Please copy exactly the lines from the first in the records through the line that contains "Пластиковые ведра для уборки", but not the pictures.

═════ Source material

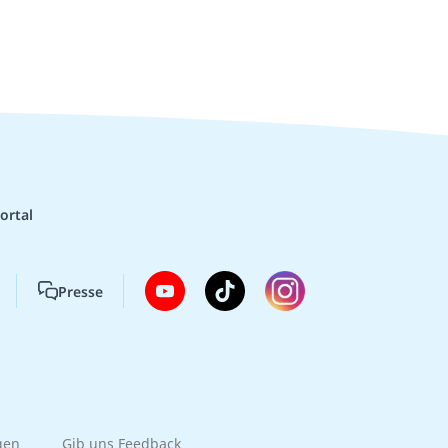
ortal
Presse
gen
Gib uns Feedback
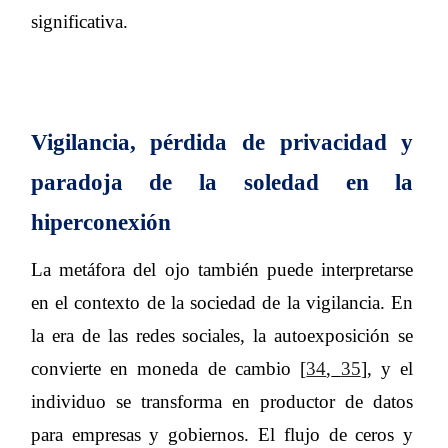
significativa.
Vigilancia, pérdida de privacidad y
paradoja de la soledad en la
hiperconexión
La metáfora del ojo también puede interpretarse
en el contexto de la sociedad de la vigilancia. En
la era de las redes sociales, la autoexposición se
convierte en moneda de cambio [
34
,
35
], y el
individuo se transforma en productor de datos
para empresas y gobiernos. El flujo de ceros y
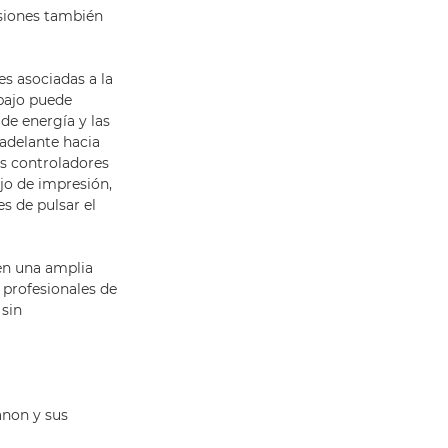
esiones también
s asociadas a la
abajo puede
de energía y las
 adelante hacia
os controladores
jo de impresión,
es de pulsar el
en una amplia
 profesionales de
 sin
anon y sus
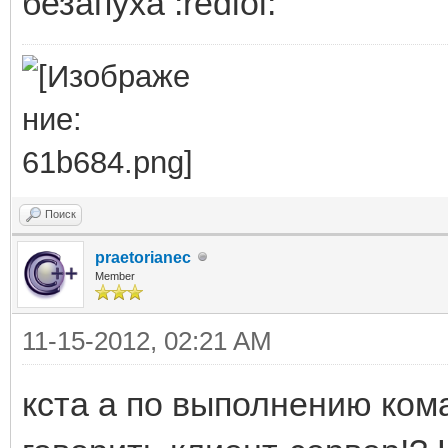
безапуха :redlol:
Поиск
praetorianec
Member
11-15-2012, 02:21 AM
кста а по выполнению кома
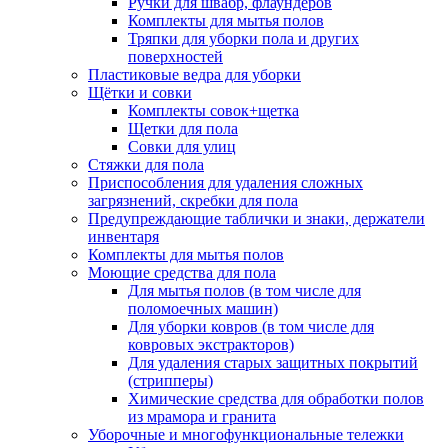
Ручки для швабр, флаундеров
Комплекты для мытья полов
Тряпки для уборки пола и других
поверхностей
Пластиковые ведра для уборки
Щётки и совки
Комплекты совок+щетка
Щетки для пола
Совки для улиц
Стяжки для пола
Приспособления для удаления сложных
загрязнений, скребки для пола
Предупреждающие таблички и знаки, держатели
инвентаря
Комплекты для мытья полов
Моющие средства для пола
Для мытья полов (в том числе для
поломоечных машин)
Для уборки ковров (в том числе для
ковровых экстракторов)
Для удаления старых защитных покрытий
(стрипперы)
Химические средства для обработки полов
из мрамора и гранита
Уборочные и многофункциональные тележки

══════════

• **Exercise output**
ortal
Presse
gen
Gib uns Feedback
significativa.
Vigilancia, pérdida de privacidad y
paradoja de la soledad en la
hiperconexión
La metáfora del ojo también puede interpretarse
en el contexto de la sociedad de la vigilancia. En
la era de las redes sociales, la autoexposición se
convierte en moneda de cambio [
34
,
35
], y el
individuo se transforma en productor de datos
para empresas y gobiernos. El flujo de ceros y
esiones también
s asociadas a la
abajo puede
de energía y las
 adelante hacia
os controladores
jo de impresión,
es de pulsar el
en una amplia
 profesionales de
 sin
anon y sus
безапуха :redlol:
Поиск
praetorianec
Member
11-15-2012, 02:21 AM
кста а по выполнению кома
Ручки для швабр, флаундеров
Комплекты для мытья полов
Тряпки для уборки пола и других
поверхностей
Пластиковые ведра для уборки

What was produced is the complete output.